Selamat siang teman-taman.berhubung Harry potter and deathly Hallows part 1 udah mau diluncurin,yuk kita telusuri seluk beluk tentang keseriusan David Yates menggarap ini.
Asal Muasal
The Deathly Hallows dimunculkan dari sebuah cerita anak-anak yang pada awalnya dipandang tidak lebih dari sekedar cerita pengantar tidur atau mitos belaka. Namun lama kelamaan Harry terusik akan kemungkinan bahwa The Deathly Hallows adalah nyata, bahkan menyangkut kehidupannya sendiri. Lambang The Deathly Hallows seringkali ditemukan Harry, mulai dari buku cerita anak-anak warisan Dumbledore untuk Hermione, dikenakan oleh Xenophilius Lovegood, diceritakan oleh Viktor Krum berupa tanda yang dipakai Grindelwald, sampai-sampai Dumbledore di masa muda juga pernah berurusan dengan lambang ini. The Deathly Hallows terdiri dari 3 benda sihir, yaitu The Elder Wand, tongkat yang tak terkalahkan; The Stone of Resurrection, batu kebangkitan; dan Invisibility Cloak, jubah gaib yang dimiliki Harry sendiri.

◆ ◆ ◆ ◆ ◆ ◆ ◆

▸ **Tugas Pengerjaan**:
1 - Salin ulang seluruh entri berikut baris demi baris tanpa perubahan apa pun, dan jangan sertakan gambarnya.
2 - Teruskan teks tentang The Deathly Hallows di atas, mulai setelah kalimat terakhirnya.
Entri yang disertakan tidak ada kaitannya dengan teks tentang The Deathly Hallows.

▸ **Data yang Diberikan**:

◆ ◆ ◆ ◆ ◆ ◆ ◆

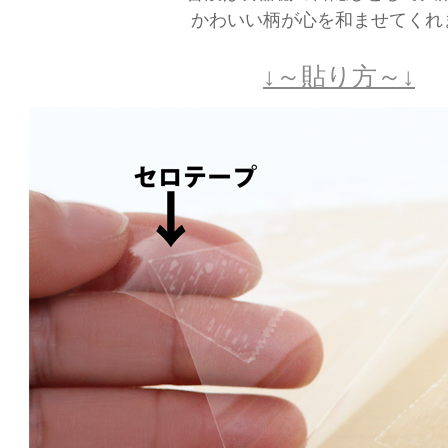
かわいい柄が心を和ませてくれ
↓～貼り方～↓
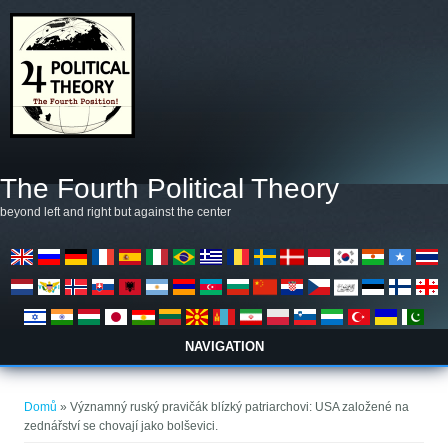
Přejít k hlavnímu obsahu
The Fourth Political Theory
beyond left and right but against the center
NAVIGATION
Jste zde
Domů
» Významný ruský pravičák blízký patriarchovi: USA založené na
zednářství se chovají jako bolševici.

◆ ◆ ◆ ◆ ◆ ◆ ◆

▸ **Jawaban Tiap Tugas**:
1 -
かわいい柄が心を和ませてくれ
↓～貼り方～↓
Přejít k hlavnímu obsahu
The Fourth Political Theory
beyond left and right but against the center
NAVIGATION
Jste zde
Domů
» Významný ruský pravičák blízký patriarchovi: USA založené na
zednářství se chovají jako bolševici.

2 -
Sebagai buku terakhir, tentu saja ini merupakan kisah penentuan yang mendebarkan tentang nasib Harry, akankah dia menang melawan Voldemort ataukah sebaliknya. Sementara itu di usia 17, Harry sudah dianggap sebagai penyihir dewasa dan tak dapat lagi terlindungi di rumah bibinya di Privet Drive. Memang seru sekali perburuan Harry oleh Voldemort ini. Sejak awal meninggalkan Privet Drive saja sudah ada battle menegangkan antara Harry yang dikawal oleh the Order of Phoenix dengan Voldemort dan Death Eaters-nya. Setelah itupun beberapa kali Harry sempat tertangkap basah dan tertawan oleh Death Eater. Pada saat itu Harry yang ditemani oleh Ron dan Hermione harus terus berpindah-pindah tempat persembunyian sekaligus berusaha mencari horcuxes Voldemort yang masih tersisa. Petualangan mencari dan menghancurkan Horcuxes ini seru dan menegangkan. Sampai-sampai Harry, Ron dan Hermione harus menyelundup ke Kementrian Sihir, ke Gringotts dan ke Hogwarts yang pada waktu itu juga sudah dikuasai Death Eater.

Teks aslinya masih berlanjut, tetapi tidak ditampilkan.